#### SUPPLIED PASSAGE:
'''

From 25a5e6ddea4267f5deb14ee9d1dc720ec64b7207 Mon Sep 17 00:00:00 2001
From: Mathias Louboutin <mathias.louboutin@gmail.com>
Date: Mon, 18 Sep 2023 11:56:45 -0400
Subject: [PATCH] compiler: prevent halo to be moved outside their iteration
 space

---
 devito/ir/stree/algorithms.py  |  5 +++++
 devito/mpi/halo_scheme.py      |  4 ++++
 devito/passes/iet/parpragma.py |  8 +++++++-
 tests/test_dle.py              | 10 ++++++----
 tests/test_gpu_common.py       |  6 +++---
 tests/test_gpu_openacc.py      | 16 ++++++++--------
 tests/test_gpu_openmp.py       |  2 +-
 tests/test_mpi.py              |  4 +++-
 8 files changed, 37 insertions(+), 18 deletions(-)

diff --git a/devito/ir/stree/algorithms.py b/devito/ir/stree/algorithms.py
index 58e8e844e69..422f62030ac 100644
--- a/devito/ir/stree/algorithms.py
+++ b/devito/ir/stree/algorithms.py
@@ -147,6 +147,11 @@ def preprocess(clusters, options=None, **kwargs):
             found = []
             for c1 in list(queue):
                 distributed_aindices = c1.halo_scheme.distributed_aindices
+                h_indices = c1.halo_scheme.loc_indices
+
+                # Skip if the Halo echange would end up outside its need iteration space
+                if not all(getattr(d, 'd', d) in c.ispace.dimensions for d in h_indices):
+                    continue
 
                 diff = dims - distributed_aindices
                 intersection = dims & distributed_aindices
diff --git a/devito/mpi/halo_scheme.py b/devito/mpi/halo_scheme.py
index 0204c171e67..e63bbf5ac58 100644
--- a/devito/mpi/halo_scheme.py
+++ b/devito/mpi/halo_scheme.py
@@ -361,6 +361,10 @@ def distributed(self):
     def distributed_aindices(self):
         return set().union(*[i.dims for i in self.fmapper.values()])

'''

#### DATA PROVIDED:
'''

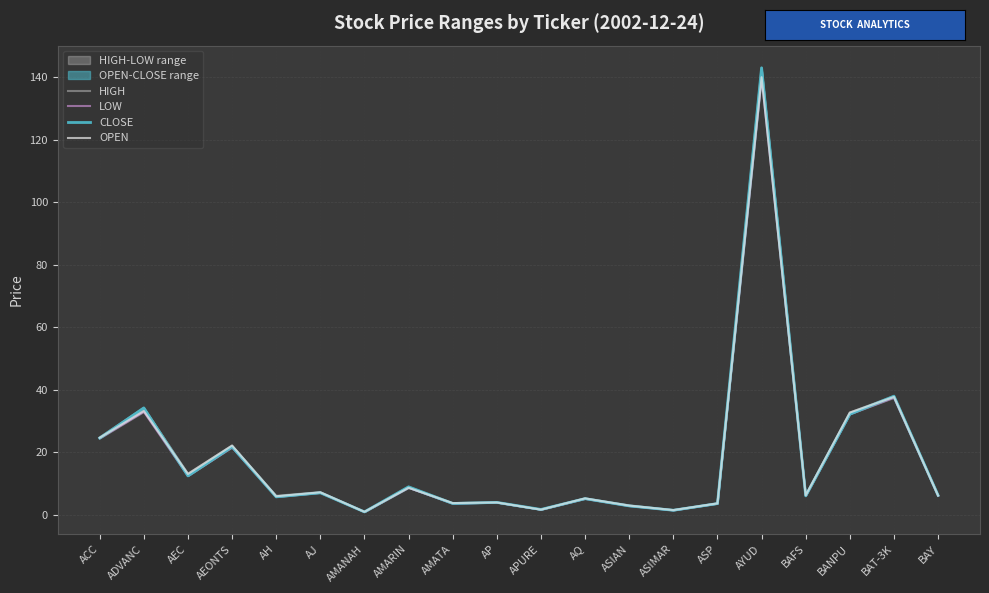

What is the label of the 2nd point from the right?

BAT-3K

'''

#### INSTRUCTIONS FOR THE TASK:
Continue the Devito halo-exchange patch from its last line onward. The material has nothing to do with the text.

#### WRITTEN REPLY:
+    @cached_property
+    def loc_indices(self):
+        return set().union(*[i.loc_indices.values() for i in self.fmapper.values()])
+
     @cached_property
     def arguments(self):
         return self.dimensions | set(flatten(self.honored.values()))
diff --git a/devito/passes/iet/parpragma.py b/devito/passes/iet/parpragma.py
index 9d69e12df7f..9dd738b55f4 100644
--- a/devito/passes/iet/parpragma.py
+++ b/devito/passes/iet/parpragma.py
@@ -295,7 +295,7 @@ def _select_candidates(self, candidates):
                     except TypeError:
                         pass
 
-                    collapsable.append(i)
+                collapsable.append(i)
 
             # Give a score to this candidate, based on the number of fully-parallel
             # Iterations and their position (i.e. outermost to innermost) in the nest
@@ -375,6 +375,12 @@ def _make_partree(self, candidates, nthreads=None):
                                           ncollapsed=ncollapsed, nthreads=nthreads,
                                           **root.args)
             prefix = []
+        elif all(i.is_ParallelRelaxed for i in candidates) and nthreads is not None:
+            body = self.HostIteration(schedule='static',
+                                      parallel=nthreads is not self.nthreads_nested,
+                                      ncollapsed=ncollapsed, nthreads=nthreads,
+                                      **root.args)
+            prefix = []
         else:
             # pragma ... for ... schedule(..., expr)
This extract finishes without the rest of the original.